Neither, I reckon, imagined what happened next.
A few minutes after they shook hands, Tony Quinones would witness the other cyclist, whom he had just met, flipped onto the hood of a pickup truck, along with other cyclists and their bikes.
When that truck approached the road on which they were riding, Quinones said he expected the truck to turn toward a nearby parking lot. Instead, its driver aimed straight for the group of cyclists--and accelerated.
He didn't stop until he hit a utility pole. Other cyclists pounded on his window, screaming for him to get out. Instead, he made a U-turn and headed back toward the cyclists. Quniones feared he'd strike again. Instead, the driver sped away.
Later, that driver--identified only as a 35-year-old male--was shot by police when he didn't comply with their order to stop.
As many as ten cyclists were hurt, six of them seriously. One is in stable condition.
|Photo by Tony Quinones|
Authorities in Show Low, Arizona--the site of the incident--haven't ascertained the driver's motives. About all they know is that he didn't fall asleep or have a heart attack at the wheel.
Call me paranoid, but I can't help but to wonder whether resentment and the hyper-politicized environment of the past year and half had something to do with his motivations.
As more people cycle, and more bike lanes and infrastructure are built, I sense--and have experienced--more hostility from motorists. Some believe we are taking "their" streets from them. I also sense that some see riding a bicycle the way others (or, perhaps, they themselves) see wearing a mask. A former colleague of mine lives in an area full of Trump supporters and was, and is, ridiculed, harassed or even threatened for covering her face. Although she's vaccinated, she continues to protect herself because of underlying medical conditions that aren't readily visible.

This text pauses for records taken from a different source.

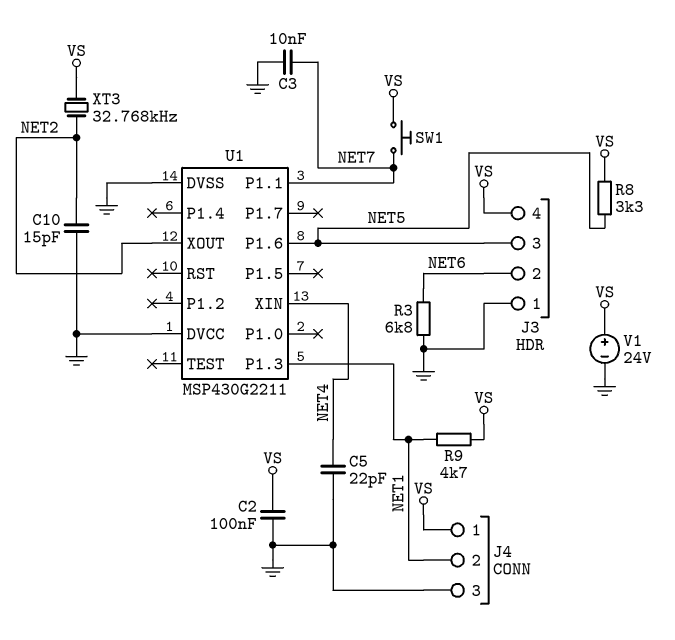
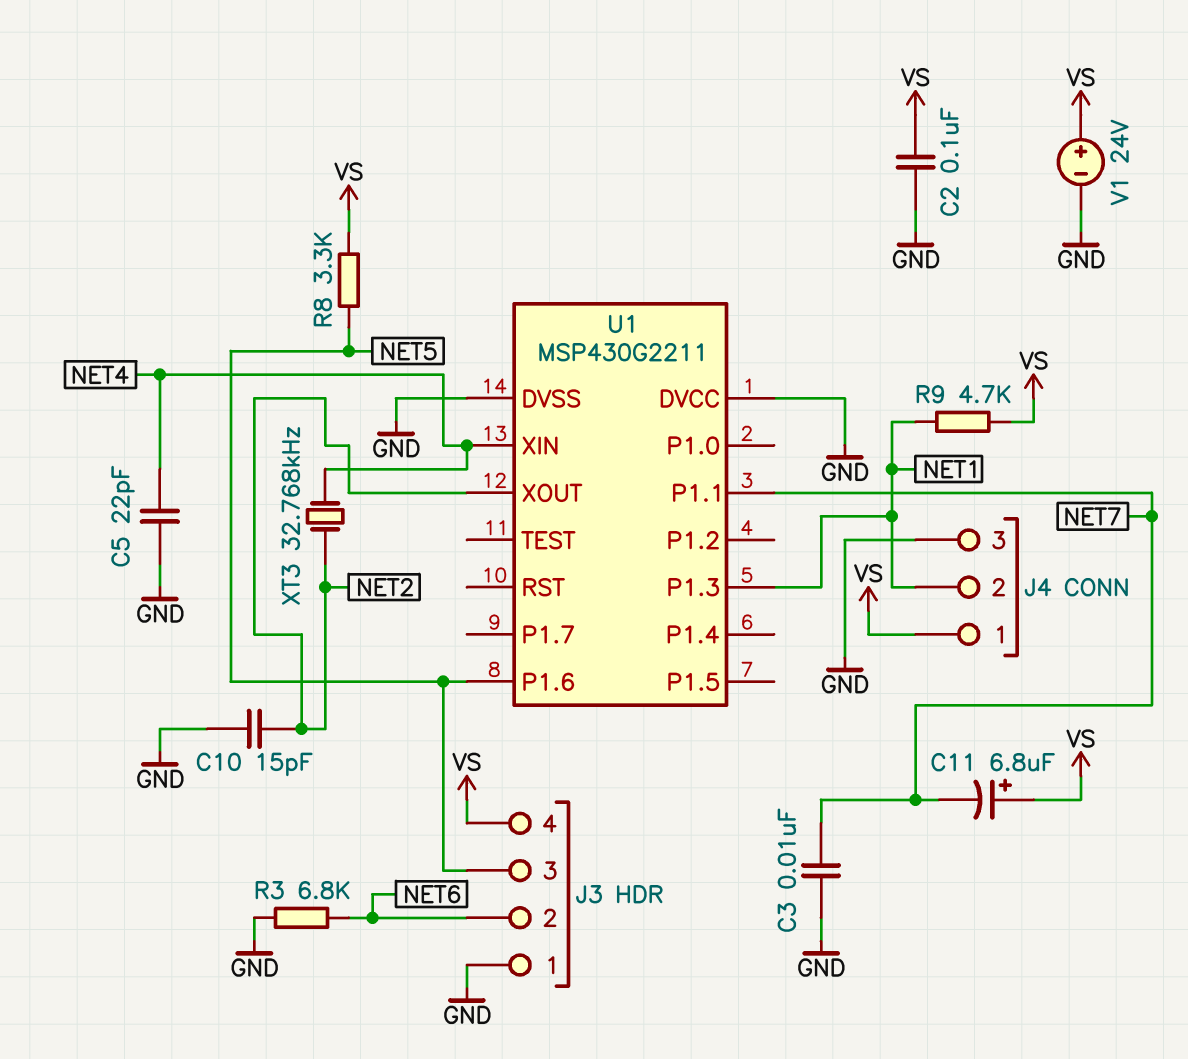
C11: none -> 6.8uF (plus VS, minus NET7)
SW1: button (NET7, VS) -> none
XT3: 32.768kHz (NET2, VS) -> 32.768kHz (NET2, NET4)

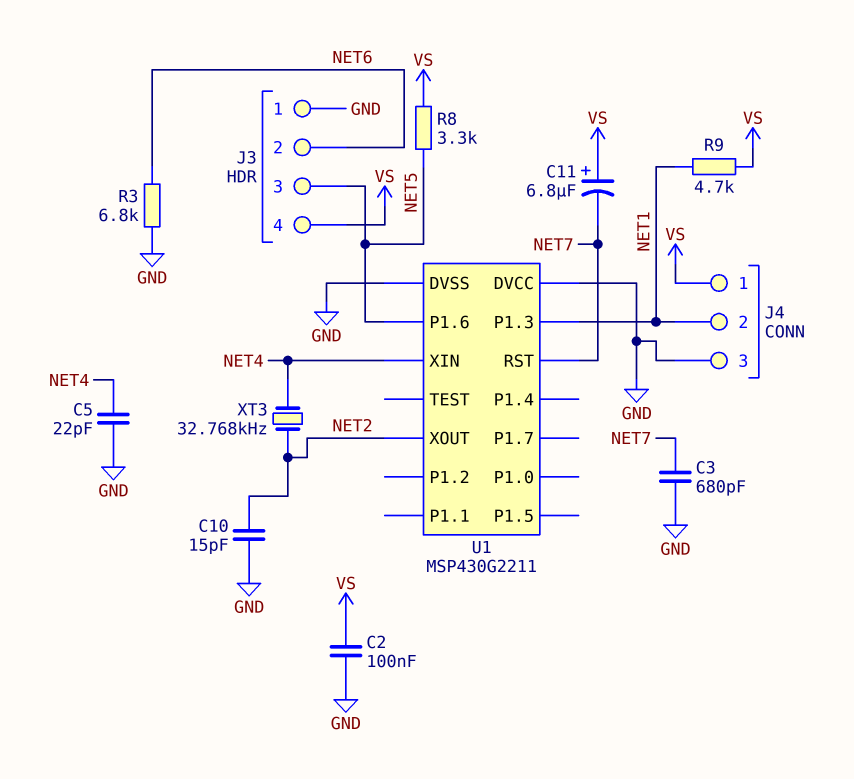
C3: 10nF (GND, NET7) -> 680pF (GND, NET7)
U1 pin P1.1: NET7 -> none
U1 pin RST: none -> NET7
V1: 24V (plus VS, minus GND) -> none

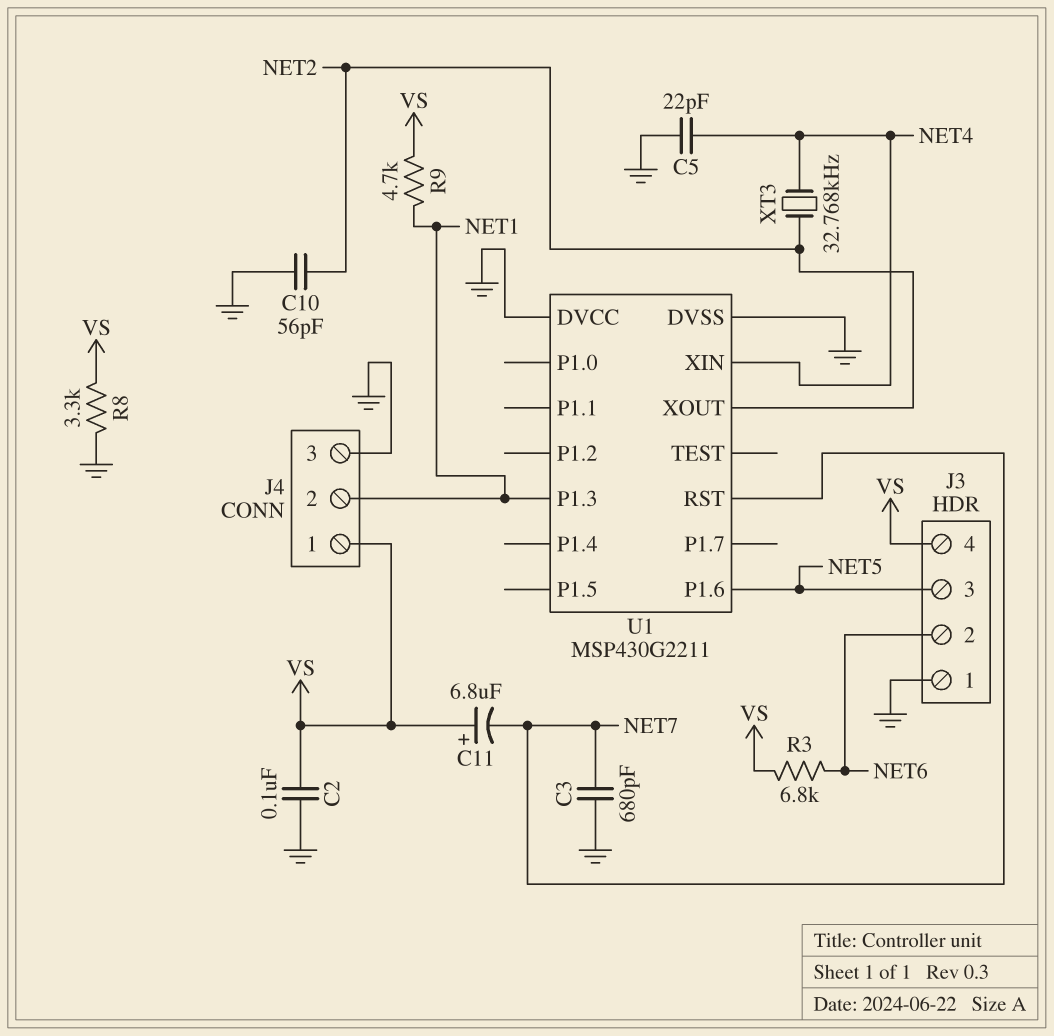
C10: 15pF (GND, NET2) -> 56pF (GND, NET2)
R3: 6.8k (GND, NET6) -> 6.8k (NET6, VS)
R8: 3.3k (NET5, VS) -> 3.3k (GND, VS)

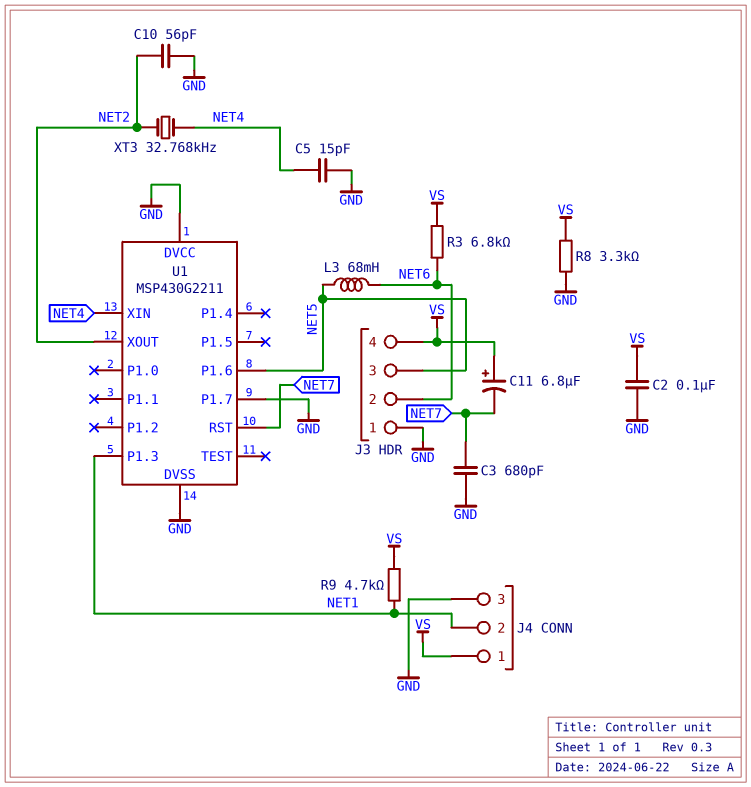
C5: 22pF (GND, NET4) -> 15pF (GND, NET4)
L3: none -> 68mH (NET5, NET6)
U1 pin P1.7: none -> GND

And it just so happens that Arizona is one of the states where the election was most contentious. President Joe Biden was the first Democrat the state elected to the White House in decades, and the Secretary of State has been assigned a security detail because of the death threats she's received in the wake of her refusal to overturn the election results.
Of course, I can't speak of the driver's motivations. But could he have seen those cyclists, or anyone who wears a mask, as an "enemy?"